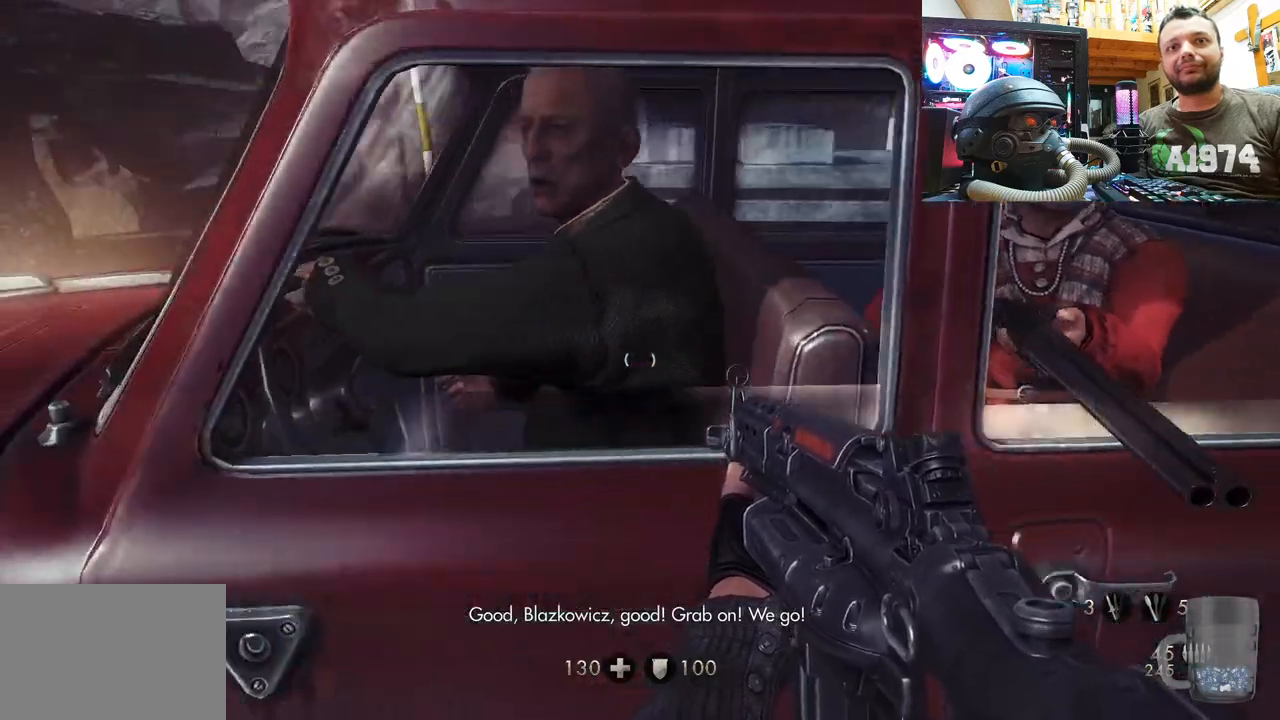
{"buttons": [], "left_stick": "center", "right_stick": "center", "events": []}
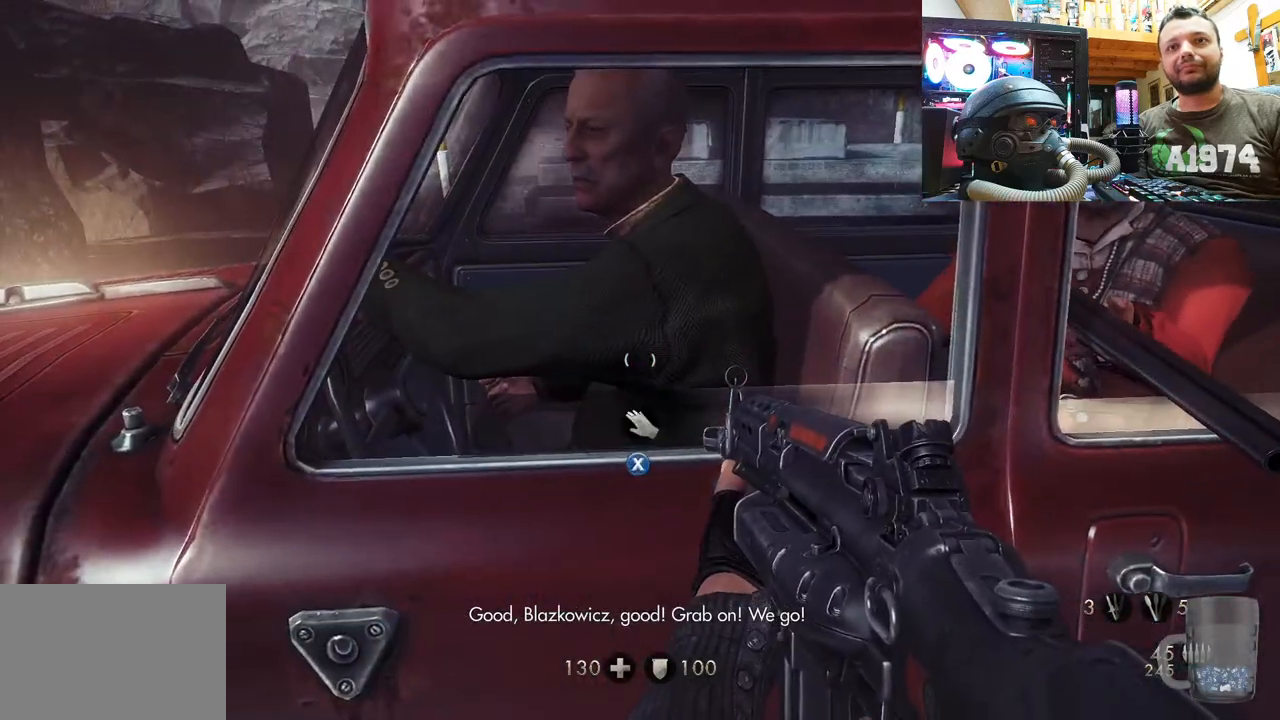
{"buttons": [], "left_stick": "down-right", "right_stick": "right", "events": [[417, "right_stick", "right"], [467, "left_stick", "down-right"]]}
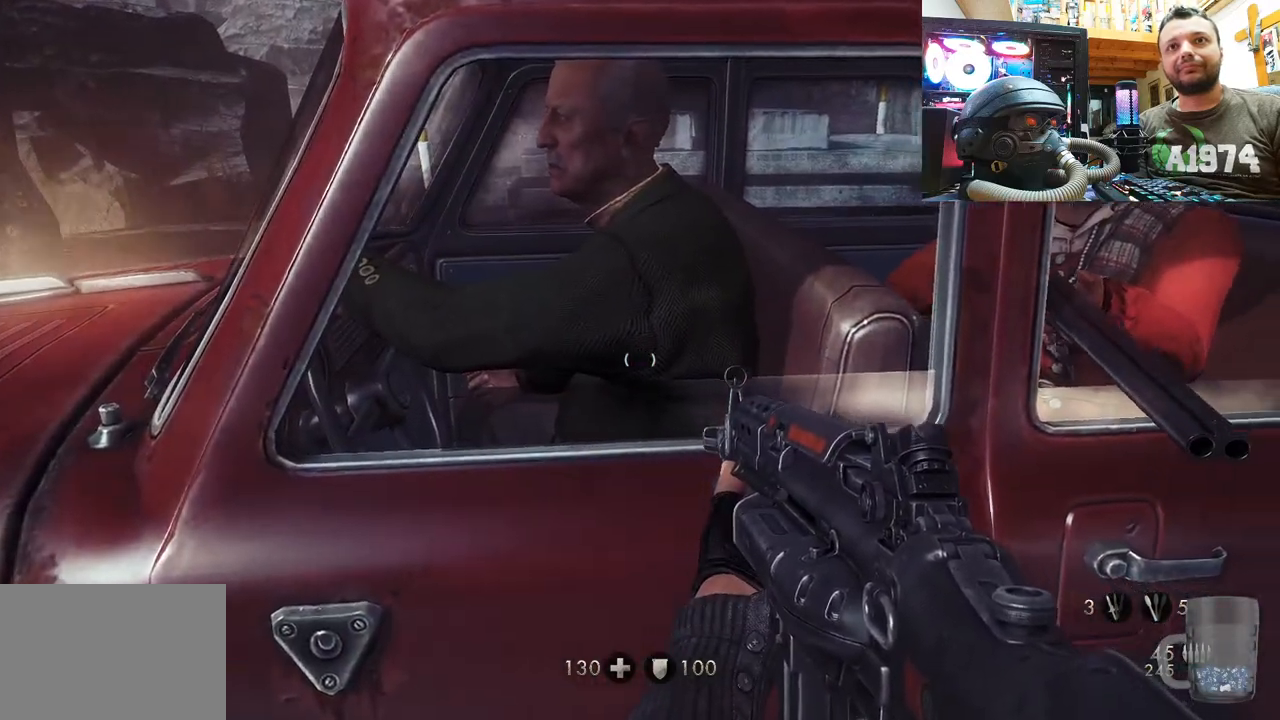
{"buttons": [], "left_stick": "up-right", "right_stick": "left", "events": [[200, "left_stick", "up-right"], [233, "right_stick", "center"], [350, "right_stick", "left"]]}
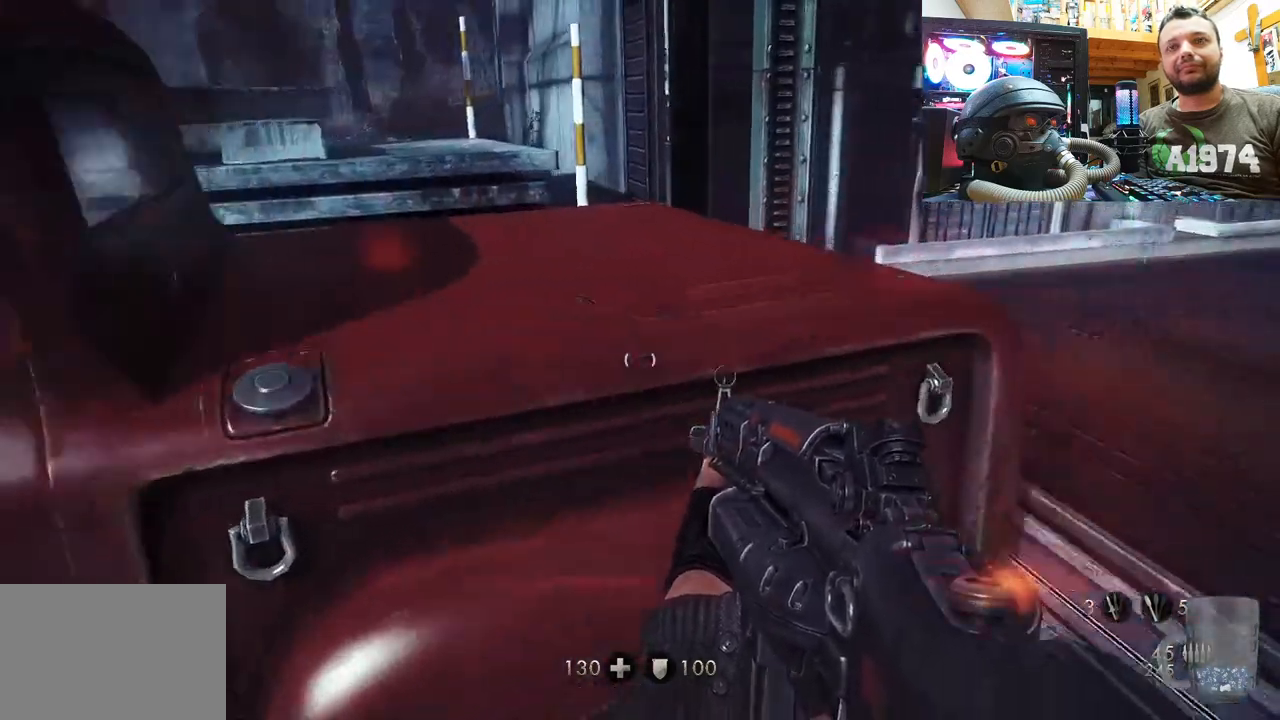
{"buttons": [], "left_stick": "left", "right_stick": "center", "events": [[233, "left_stick", "right"], [417, "left_stick", "left"], [450, "right_stick", "center"]]}
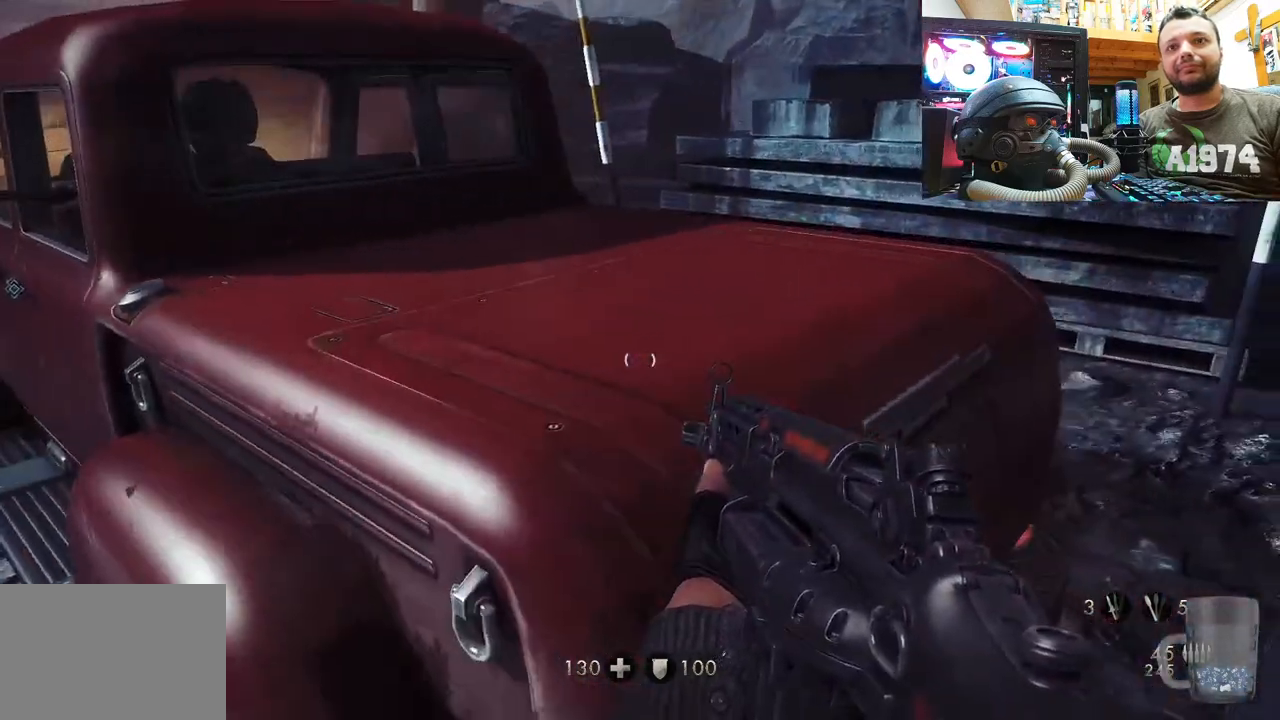
{"buttons": [], "left_stick": "up-left", "right_stick": "right", "events": [[150, "left_stick", "up-left"], [350, "right_stick", "right"]]}
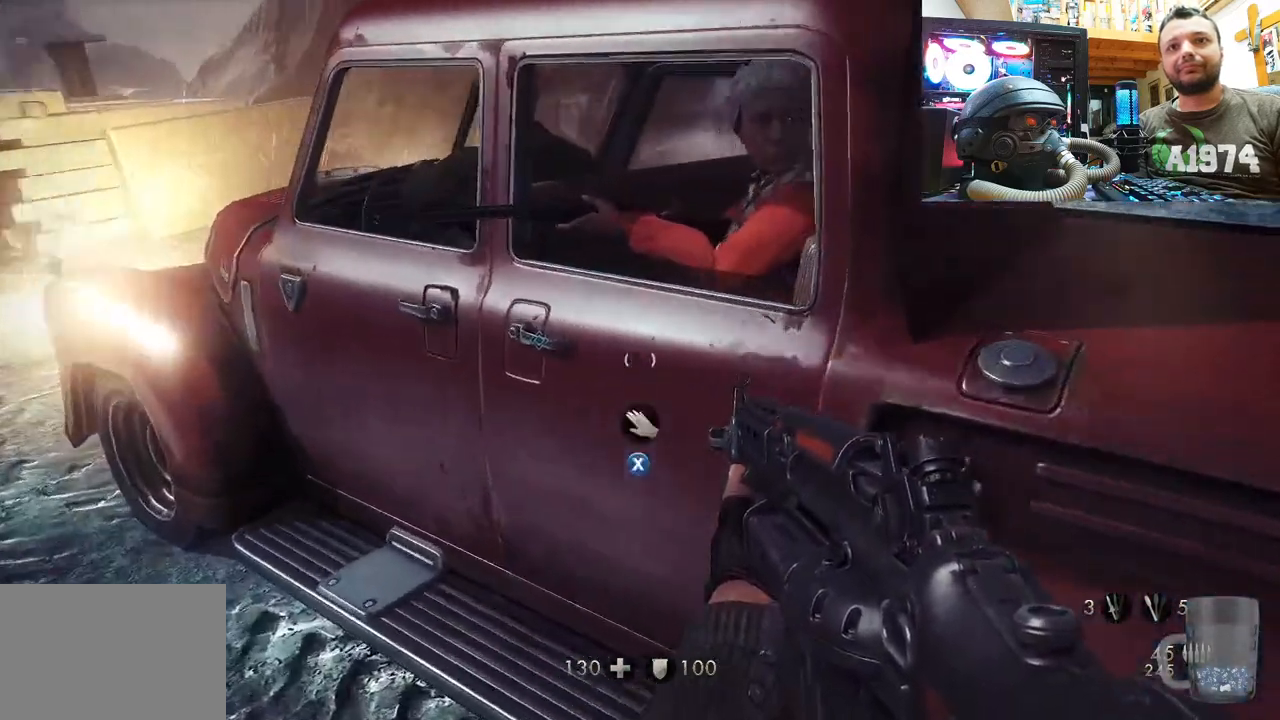
{"buttons": ["SQUARE"], "left_stick": "center", "right_stick": "center", "events": [[50, "left_stick", "left"], [167, "left_stick", "center"], [167, "right_stick", "center"], [483, "SQUARE", "down"]]}
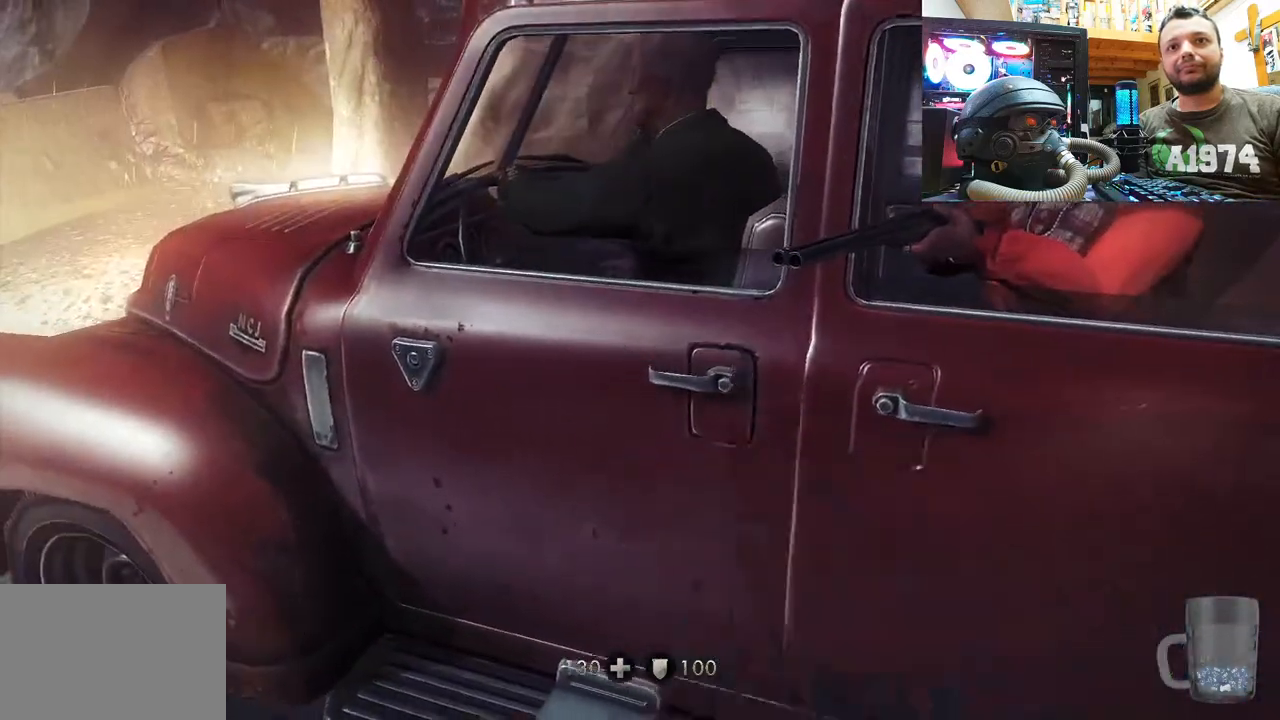
{"buttons": [], "left_stick": "center", "right_stick": "center", "events": [[50, "SQUARE", "up"]]}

TASK STATEMENT: Please produce an exact copy of the listing, omitting the pictures.

ANSWER TO THE PROBLEM:
{"buttons": [], "left_stick": "center", "right_stick": "center", "events": []}
{"buttons": [], "left_stick": "down-right", "right_stick": "right", "events": [[417, "right_stick", "right"], [467, "left_stick", "down-right"]]}
{"buttons": [], "left_stick": "up-right", "right_stick": "left", "events": [[200, "left_stick", "up-right"], [233, "right_stick", "center"], [350, "right_stick", "left"]]}
{"buttons": [], "left_stick": "left", "right_stick": "center", "events": [[233, "left_stick", "right"], [417, "left_stick", "left"], [450, "right_stick", "center"]]}
{"buttons": [], "left_stick": "up-left", "right_stick": "right", "events": [[150, "left_stick", "up-left"], [350, "right_stick", "right"]]}
{"buttons": ["SQUARE"], "left_stick": "center", "right_stick": "center", "events": [[50, "left_stick", "left"], [167, "left_stick", "center"], [167, "right_stick", "center"], [483, "SQUARE", "down"]]}
{"buttons": [], "left_stick": "center", "right_stick": "center", "events": [[50, "SQUARE", "up"]]}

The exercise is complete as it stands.